The final sequence of Korda’s Rembrandt begins with Laughton bumming a handful of florins off a well-meaning burgher with the promise that he will use the money to buy food. With coins in hand, he shoots straightaway to the pigment merchant, who tries to throw him out until Laughton slaps the money down on the counter.

This is one of the hoariest and, to my mind, most disrespectful clichés of art history — just how long can an artist continue to choose to buy paint over a meal? Not very. Still, the next and final scene is quite interesting, but only for the way Laughton plays it.

Apparently forgetting his hunger, Rembrandt rushes into his studio and immediately busies himself with his brushes and palette, glancing into a mirror as he begins a self-portrait, which is hidden from the audience’s view. His expression, however, conveys none of the artist’s familiar gravitas; it is more one of delighted, childlike narcissism.

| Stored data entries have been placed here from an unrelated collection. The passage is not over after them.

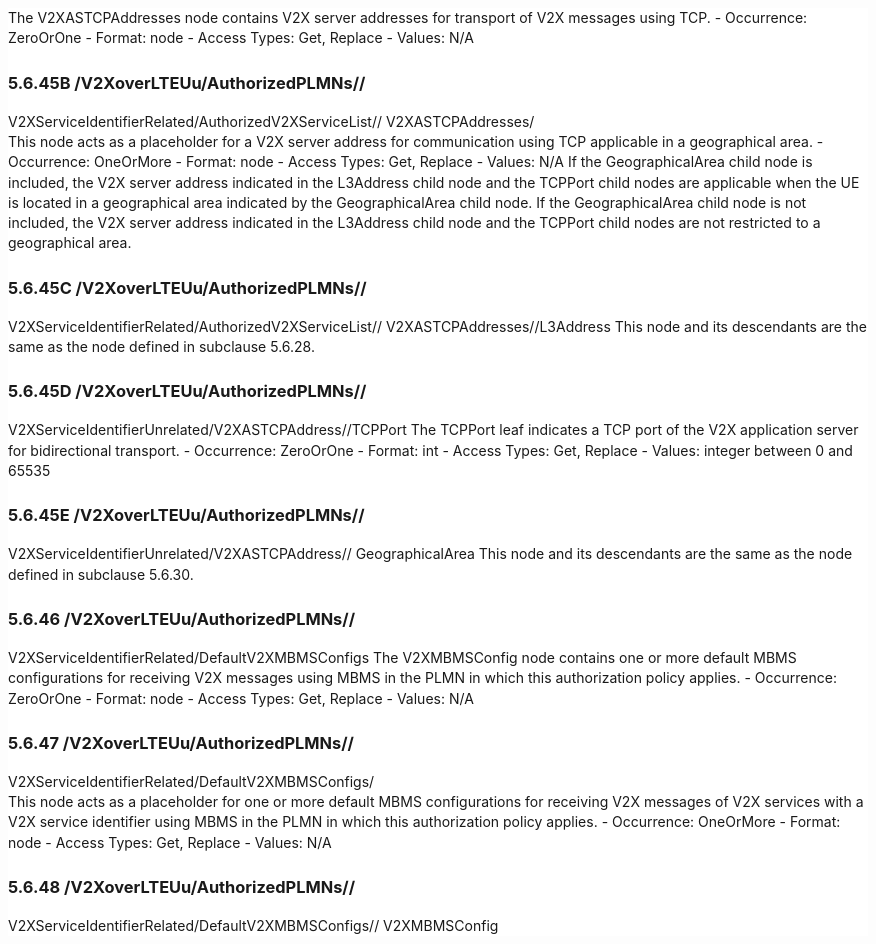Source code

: The V2XASTCPAddresses node contains V2X server addresses for transport of V2X
messages using TCP.
\- Occurrence: ZeroOrOne
\- Format: node
\- Access Types: Get, Replace
\- Values: N/A
### 5.6.45B \/V2XoverLTEUu/AuthorizedPLMNs/\/
V2XServiceIdentifierRelated/AuthorizedV2XServiceList/\/
V2XASTCPAddresses/\
This node acts as a placeholder for a V2X server address for communication
using TCP applicable in a geographical area.
\- Occurrence: OneOrMore
\- Format: node
\- Access Types: Get, Replace
\- Values: N/A
If the GeographicalArea child node is included, the V2X server address
indicated in the L3Address child node and the TCPPort child nodes are
applicable when the UE is located in a geographical area indicated by the
GeographicalArea child node.
If the GeographicalArea child node is not included, the V2X server address
indicated in the L3Address child node and the TCPPort child nodes are not
restricted to a geographical area.
### 5.6.45C \/V2XoverLTEUu/AuthorizedPLMNs/\/
V2XServiceIdentifierRelated/AuthorizedV2XServiceList/\/
V2XASTCPAddresses/\/L3Address
This node and its descendants are the same as the node defined in subclause
5.6.28.
### 5.6.45D \/V2XoverLTEUu/AuthorizedPLMNs/\/
V2XServiceIdentifierUnrelated/V2XASTCPAddress/\/TCPPort
The TCPPort leaf indicates a TCP port of the V2X application server for
bidirectional transport.
\- Occurrence: ZeroOrOne
\- Format: int
\- Access Types: Get, Replace
\- Values: integer between 0 and 65535
### 5.6.45E \/V2XoverLTEUu/AuthorizedPLMNs/\/
V2XServiceIdentifierUnrelated/V2XASTCPAddress/\/ GeographicalArea
This node and its descendants are the same as the node defined in subclause
5.6.30.
### 5.6.46 \/V2XoverLTEUu/AuthorizedPLMNs/\/
V2XServiceIdentifierRelated/DefaultV2XMBMSConfigs
The V2XMBMSConfig node contains one or more default MBMS configurations for
receiving V2X messages using MBMS in the PLMN in which this authorization
policy applies.
\- Occurrence: ZeroOrOne
\- Format: node
\- Access Types: Get, Replace
\- Values: N/A
### 5.6.47 \/V2XoverLTEUu/AuthorizedPLMNs/\/
V2XServiceIdentifierRelated/DefaultV2XMBMSConfigs/\
This node acts as a placeholder for one or more default MBMS configurations
for receiving V2X messages of V2X services with a V2X service identifier using
MBMS in the PLMN in which this authorization policy applies.
\- Occurrence: OneOrMore
\- Format: node
\- Access Types: Get, Replace
\- Values: N/A
### 5.6.48 \/V2XoverLTEUu/AuthorizedPLMNs/\/
V2XServiceIdentifierRelated/DefaultV2XMBMSConfigs/\/ V2XMBMSConfig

But then the camera angle shifts, and we see his face in the mirror, which is cracked along the upper left corner. He pauses for a moment, and then quotes, deadpan, the words of King Solomon from the Book of Ecclesiastes: “Vanity of vanities, all is vanity.”

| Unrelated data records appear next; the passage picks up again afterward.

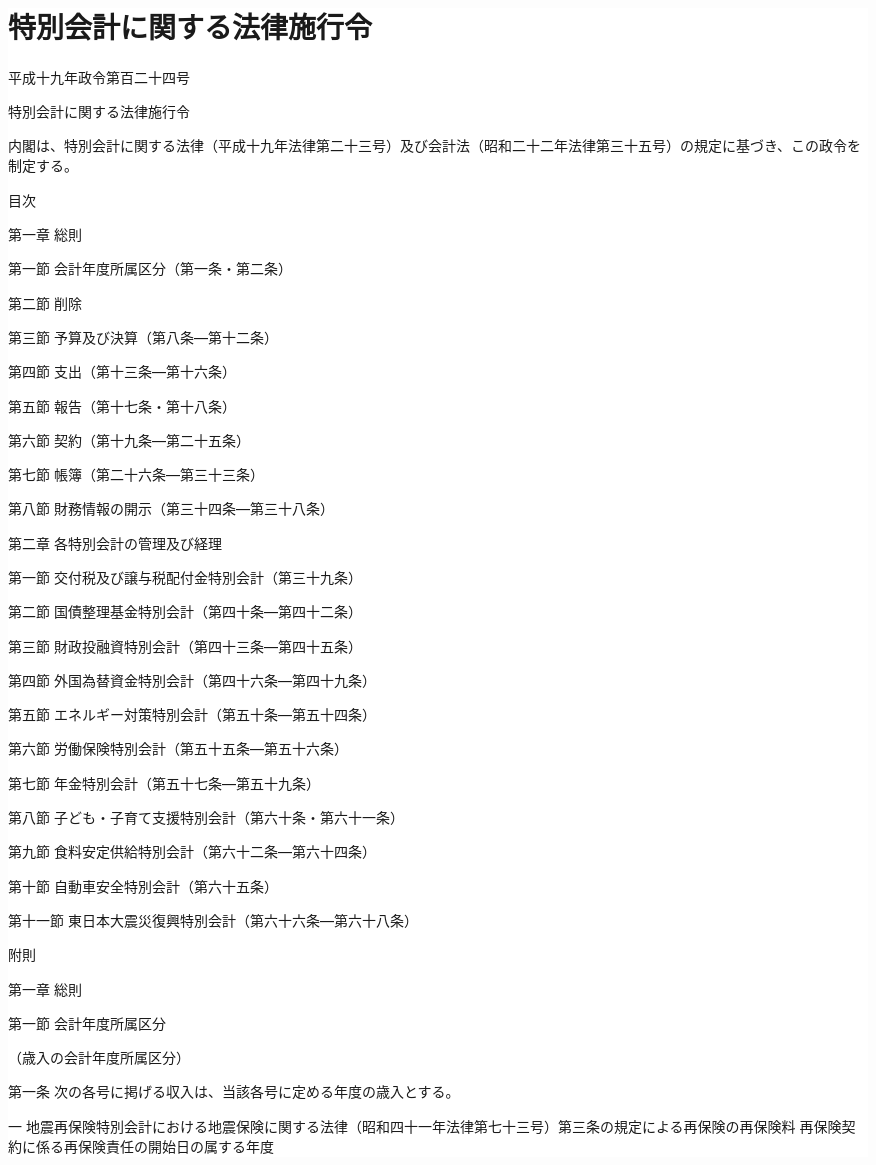 # 特別会計に関する法律施行令

平成十九年政令第百二十四号

特別会計に関する法律施行令

内閣は、特別会計に関する法律（平成十九年法律第二十三号）及び会計法（昭和二十二年法律第三十五号）の規定に基づき、この政令を制定する。

目次

第一章 総則

第一節 会計年度所属区分（第一条・第二条）

第二節 削除

第三節 予算及び決算（第八条―第十二条）

第四節 支出（第十三条―第十六条）

第五節 報告（第十七条・第十八条）

第六節 契約（第十九条―第二十五条）

第七節 帳簿（第二十六条―第三十三条）

第八節 財務情報の開示（第三十四条―第三十八条）

第二章 各特別会計の管理及び経理

第一節 交付税及び譲与税配付金特別会計（第三十九条）

第二節 国債整理基金特別会計（第四十条―第四十二条）

第三節 財政投融資特別会計（第四十三条―第四十五条）

第四節 外国為替資金特別会計（第四十六条―第四十九条）

第五節 エネルギー対策特別会計（第五十条―第五十四条）

第六節 労働保険特別会計（第五十五条―第五十六条）

第七節 年金特別会計（第五十七条―第五十九条）

第八節 子ども・子育て支援特別会計（第六十条・第六十一条）

第九節 食料安定供給特別会計（第六十二条―第六十四条）

第十節 自動車安全特別会計（第六十五条）

第十一節 東日本大震災復興特別会計（第六十六条―第六十八条）

附則

第一章 総則

第一節 会計年度所属区分

（歳入の会計年度所属区分）

第一条 次の各号に掲げる収入は、当該各号に定める年度の歳入とする。

一 地震再保険特別会計における地震保険に関する法律（昭和四十一年法律第七十三号）第三条の規定による再保険の再保険料 再保険契約に係る再保険責任の開始日の属する年度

Might the incomplete and strangely discordant rendering of the painter’s tools in “Portrait of the Artist” (accentuated by the above-described compositional tensions) be an outward manifestation of a raw internal conflict? Are the brushes and palette barely sketched in because he wishes they would disappear, ridding this compulsion from his life? Does he recognize that, at bottom, he’s just another junkie getting by on cigarettes and candy bars, doing anything he can to score his next fix?

All wild conjecture, but questions worth asking. Laughton’s biblical quote is highly ambiguous but curiously germane — just what, we ask, is this vanity of vanities? Is it the narcissistic vocation of the artist, symbolized by recurring treatments of his own likeness? Or the absurdity of making art in the teeth of personal tragedy? Or the presumption that art can create order, or make sense of anything at all?

These are dilemmas we are familiar with today; why should past practitioners have been immune? And did their doubt, pessimism and regret find their way into the facture of their work?

That is to say, do the translucent strokes denoting Rembrandt’s brushes, mahlstick, palette and all-but-invisible hand hold the ghosts of his wife, Saskia, his mistress, Hendrickje, and his three children who never survived infancy?

Again, wild conjecture, but art being in the present tense, no options are off the table. And for the next several weeks, if you’re anywhere near New York, you can seek out the ghosts as well.

Rembrandt at Work: The Great Self-Portrait from Kenwood House continues at the Metropolitan Museum of Art (1000 Fifth Avenue, Upper East Side, Manhattan) through May 20, 2012.

Thomas Micchelli is an artist and writer.

One reply on “Rembrandt’s Brush: A Ghost Story”

  1. yeah I was standing there thinking…”no hands!?”  was he out of time, paint? Illness?  Never occurred to me it would be intentional …as an expressive commentary….”to wish they would disappear.”….  Somehow I just don’t think so, he never painted emotions in gimmicky ways.